The other day I was tearing up. My eyes were watering as I was contemplating a predicament. The empathy that I normally am burdened with was under high duress as I wrote a chapter that placed a character in a position that was truly worse than death…
I am used to writing passages that place characters in my stories into positions that put them through literal hell. For instance, I nearly tortured Safiya, the Syrian Sentry from The Dangerous Life of Agnes Pyle with nearly insurmountable burdens placed upon her, including the deaths of many loved ones that happened right before her eyes, and she being unable to do anything about it.
The other day, however, I took it to a level I didn’t think I was sure I could do.
In writing Of Earth and Ice, I wrote the events to a planned character death… and holy shit I didn’t think that I could fuck a character up more than I am doing now.

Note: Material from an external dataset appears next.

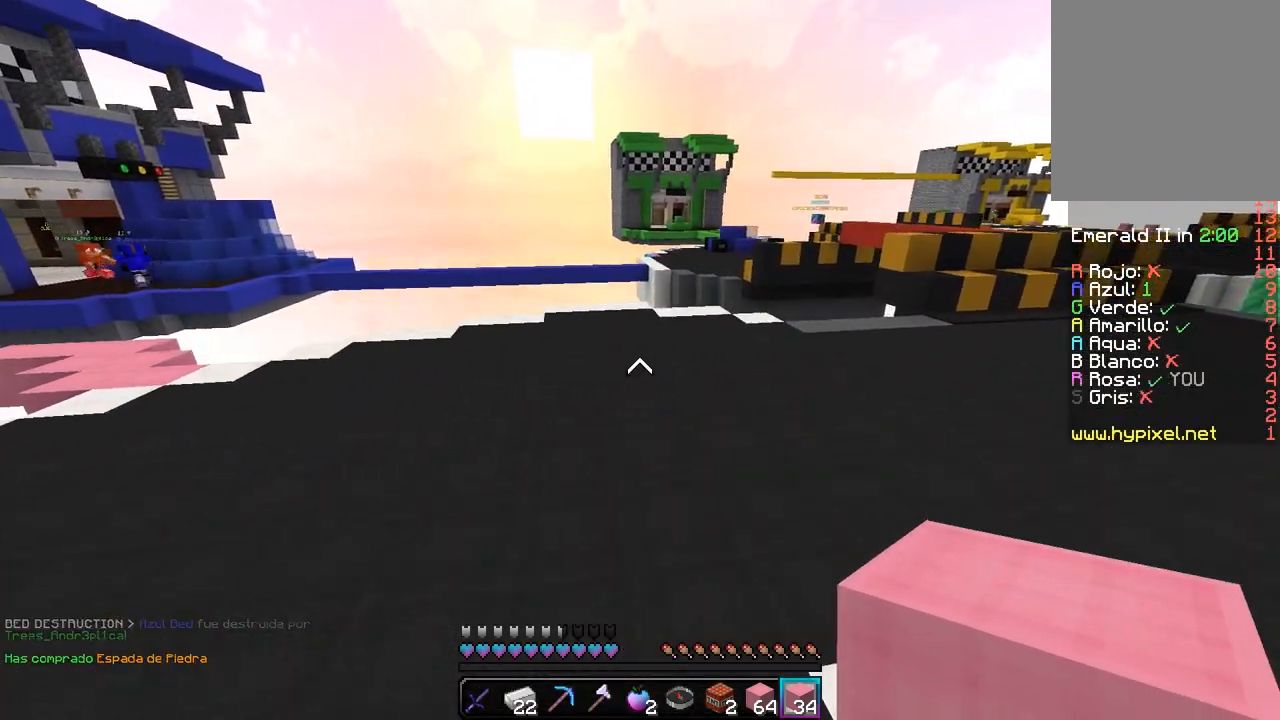
{"keys": ["d", "w"], "mouse": [], "events": [[150, "d", "down"]]}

I almost feel cruel.
Thankfully this is all fiction, right?
I jest, but it does speak to the idea of facing the darkness inside us all. As a writer, we have to dream up these outlandish scenarios in order to create drama. Or more importantly, to create an obstacle for the protagonist to overcome.
I have a friend who one time looked at me after discovering I was a writer and he said something along the lines of writers being crazy. He talked about how we dream up all this crazy stuff, that in fact, we are crazy ourselves. Maybe he was onto something.